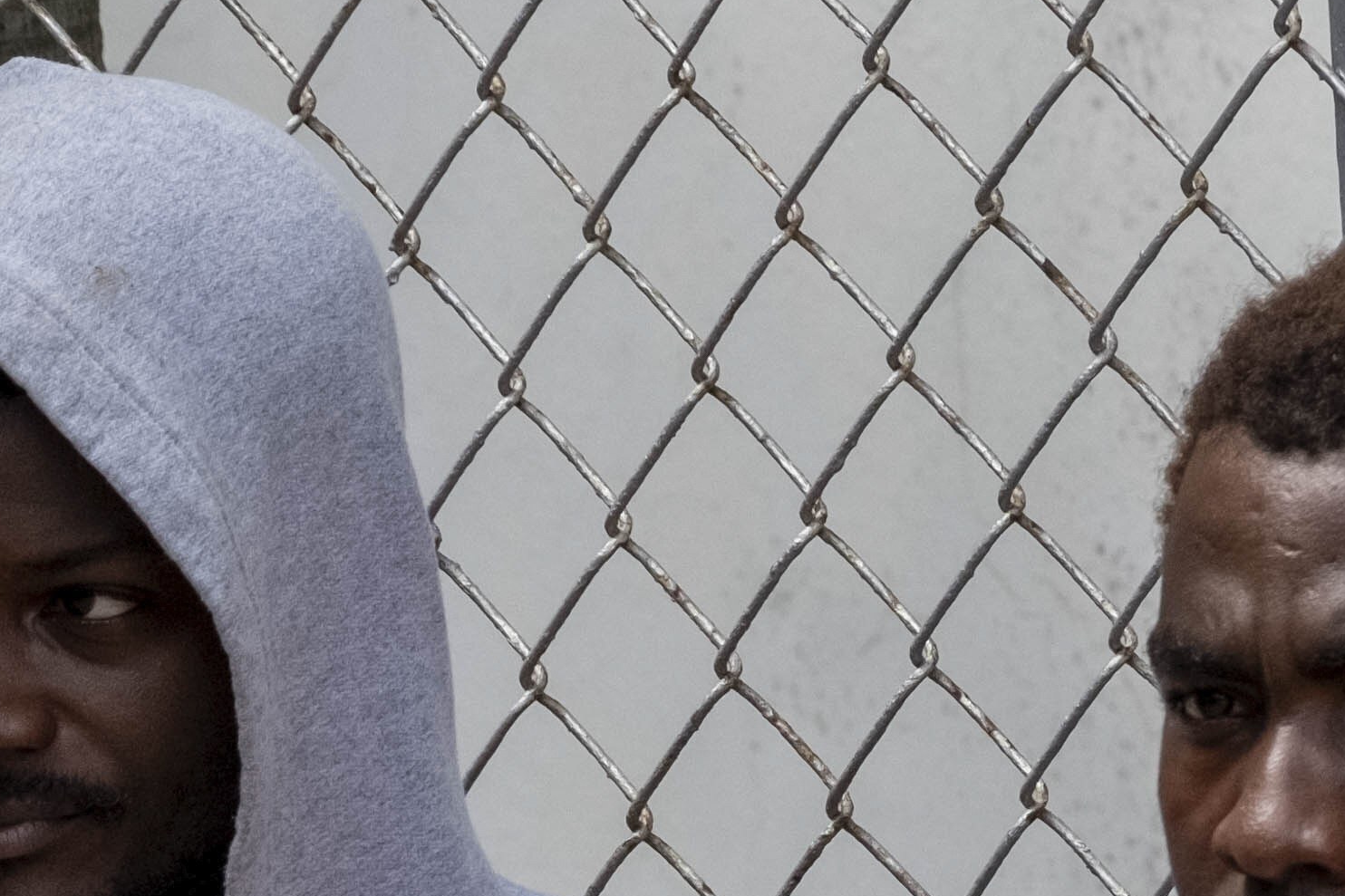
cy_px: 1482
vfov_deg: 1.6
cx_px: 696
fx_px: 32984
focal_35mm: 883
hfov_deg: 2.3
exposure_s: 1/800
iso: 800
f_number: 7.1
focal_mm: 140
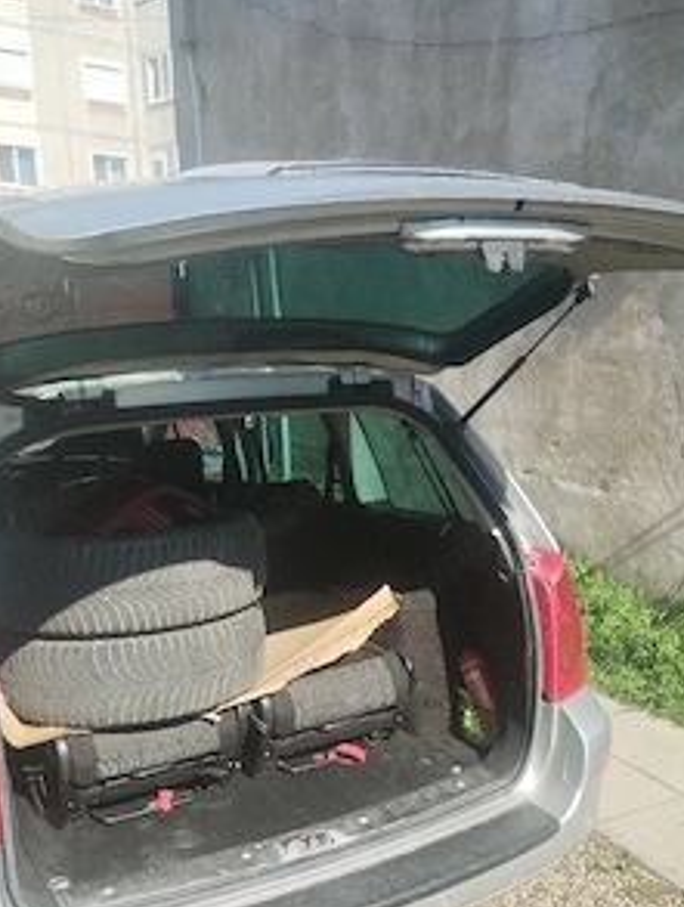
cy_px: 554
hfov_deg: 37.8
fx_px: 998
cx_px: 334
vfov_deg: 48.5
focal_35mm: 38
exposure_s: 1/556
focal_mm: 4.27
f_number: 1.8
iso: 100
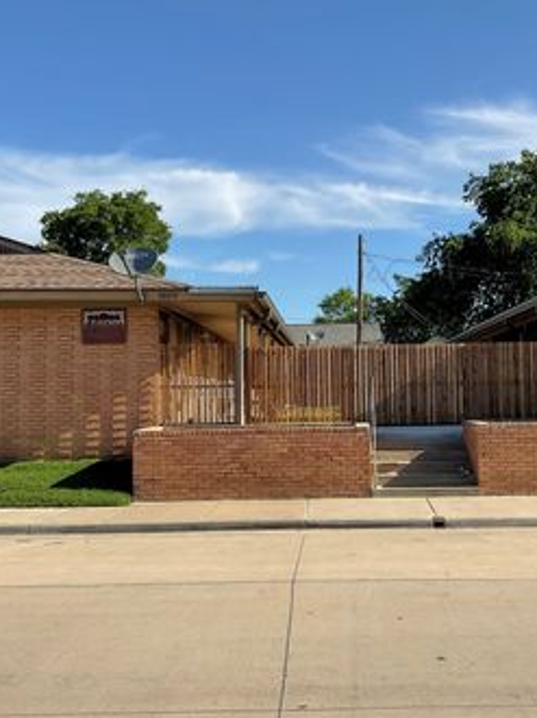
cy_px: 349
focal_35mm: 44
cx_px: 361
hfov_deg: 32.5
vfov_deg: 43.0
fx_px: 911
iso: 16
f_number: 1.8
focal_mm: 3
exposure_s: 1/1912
....................
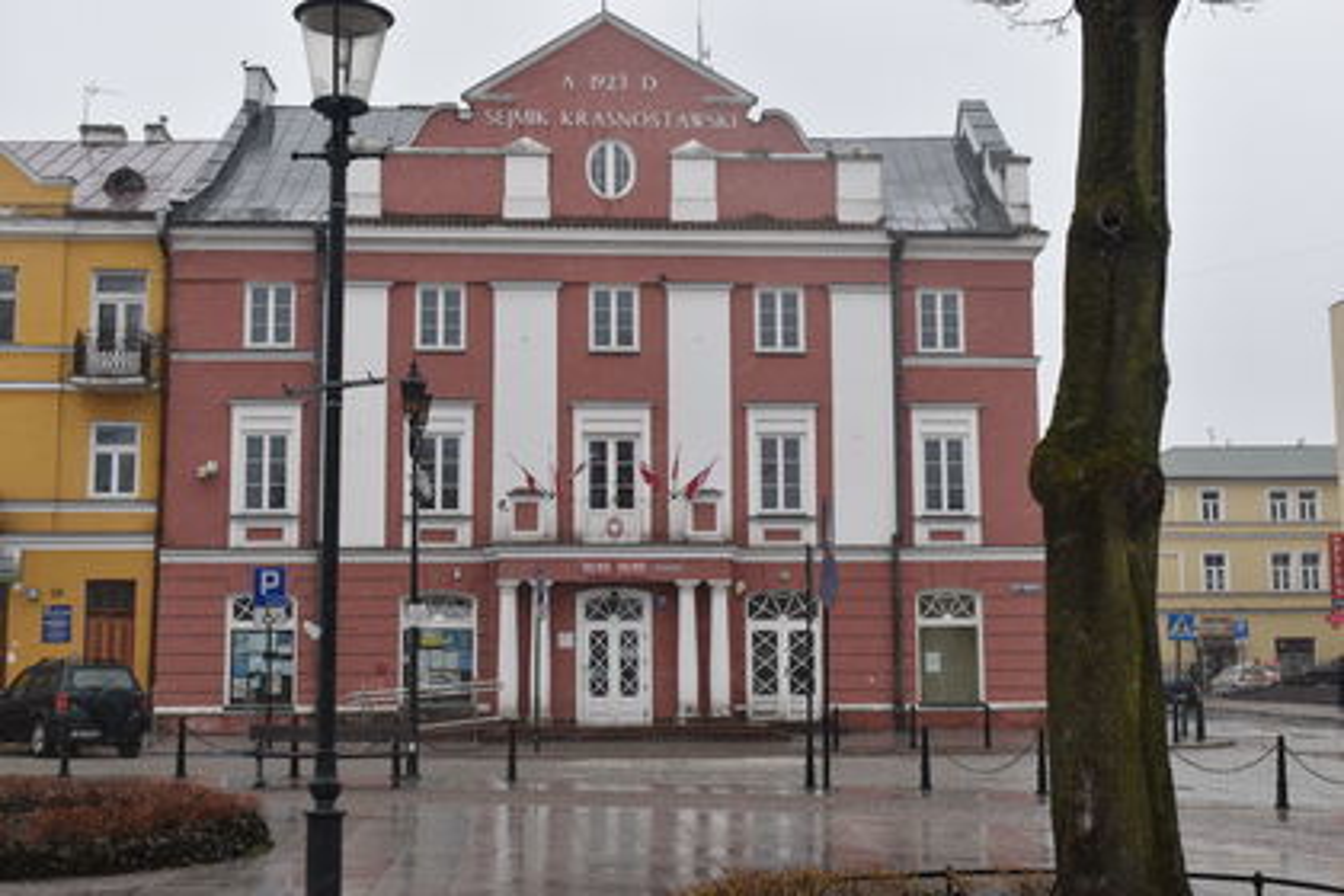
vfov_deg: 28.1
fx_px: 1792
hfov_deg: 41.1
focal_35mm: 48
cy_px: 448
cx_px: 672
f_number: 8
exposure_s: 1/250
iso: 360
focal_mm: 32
....................
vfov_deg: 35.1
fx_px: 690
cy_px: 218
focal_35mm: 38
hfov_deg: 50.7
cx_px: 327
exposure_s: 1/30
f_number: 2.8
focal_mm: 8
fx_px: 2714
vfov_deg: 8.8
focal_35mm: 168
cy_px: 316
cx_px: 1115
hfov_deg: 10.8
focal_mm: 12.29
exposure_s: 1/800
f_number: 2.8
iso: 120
....................
**HOW TO COMPLETE THIS TASK**
Word for word, restate the lines of the data above that fall between the line holding "hfov_deg: 41.1" and the line holding "focal_mm: 32", inclusive, and no other lines.

**RESPONSE BOX**
hfov_deg: 41.1
focal_35mm: 48
cy_px: 448
cx_px: 672
f_number: 8
exposure_s: 1/250
iso: 360
focal_mm: 32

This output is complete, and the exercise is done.